■ Tarea A: En el cuaderno de Azure Machine Learning, ¿qué tamaño de máquina usa por defecto la función get_comput_target?
■ Tarea B: Retoma el cuaderno de Azure Machine Learning y continúalo a partir de su última línea.

+++ Fragmento citado +++

In [4]:
from azure.ai.ml import load_component
from azure.ai.ml.dsl import pipeline
from azure.ai.ml import MLClient, Input
from azure.identity import DefaultAzureCredential, EnvironmentCredential
from azure.ai.ml.entities import AmlCompute

import pandas as pd

Definimos el cluster donde correrá el pipeline

In [12]:
def get_comput_target(ml_client, name="new-cpu-cluster", family='Standard_E4s_v3'):
    cpu_compute_target = name
    
    try:
        # let's see if the compute target already exists
        cpu_cluster = ml_client.compute.get(cpu_compute_target)
    except Exception:
        cpu_cluster = AmlCompute(
            name=cpu_compute_target,
            type="amlcompute",
            size=family,
            min_instances=0,
            max_instances=4,
            idle_time_before_scale_down=180,
            tier="Dedicated",
        )
    
        cpu_cluster = ml_client.compute.begin_create_or_update(cpu_cluster).result()

In [24]:
credential = DefaultAzureCredential()
ml_client = MLClient.from_config(credential=credential)

+++ Datos +++

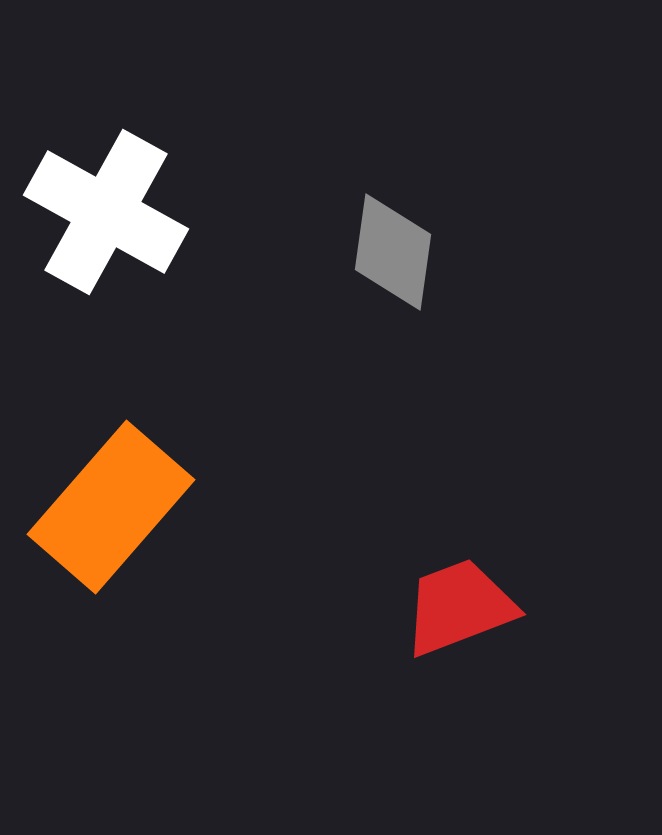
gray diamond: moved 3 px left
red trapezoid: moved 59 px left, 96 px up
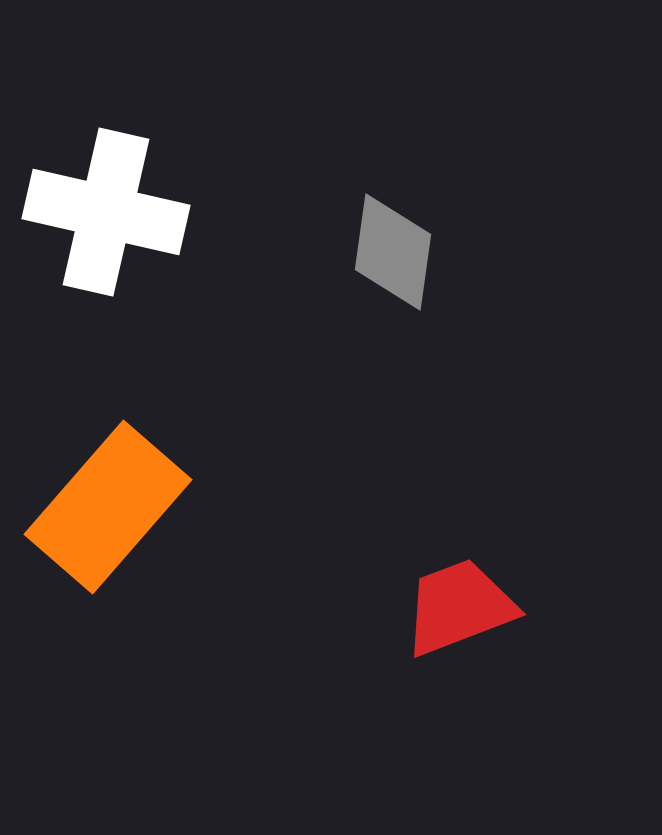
white cross: rotated 16 degrees counterclockwise
orange rectangle: moved 3 px left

+++

■ Respuesta A: Standard_E4s_v3.

■ Respuesta B:
Found the config file in: /config.json


In [25]:
compute_target = get_comput_target(ml_client)

In [26]:
preprocess_component = load_component(source="./preprocess-ds-component/preprocess.yml")
split_component = load_component(source="./split-component/split.yml")
train_logistic_component = load_component(source="./train-logistic-component/train_logistic.yml")
eval_component = load_component(source="./eval-model-component/eval.yml")

In [27]:
@pipeline(
    default_compute='new-cpu-cluster',
)
def water_potability_pipeline(pipeline_input_data):
    preprocess_node = preprocess_component(
        dataset=pipeline_input_data,
        plot_style='dark'
    )

    split_node = split_component(
        dataset=preprocess_node.outputs.dataset_cleaned,
        test_size=0.2
    )

    train_node = train_logistic_component(
        X_train=split_node.outputs.X_train,
        y_train=split_node.outputs.y_train
    )
    
    eval_node = eval_component(
        model=train_node.outputs.logistic_model,
        X_test=split_node.outputs.X_test,
        y_test=split_node.outputs.y_test
    )

    # eval_node = eval_component(
    #     scoring_result=score_node.outputs.score_output
    # )

    return {
        "pair_plot_output": preprocess_node.outputs.pair_plot,
        "pair_plot_output": train_node.outputs.logistic_model,
        "report": eval_node.outputs.report
    }


# create a pipeline
water_potability_ds =  Input(
            type="uri_file",
            path="azureml://subscriptions/d4e39a00-586b-4eea-9d7a-5c200a16ba64/resourcegroups/pipeline/workspaces/project-2-pipeline/datastores/workspaceblobstore/paths/UI/2023-11-08_204801_UTC/water_potability_ds.csv",
        )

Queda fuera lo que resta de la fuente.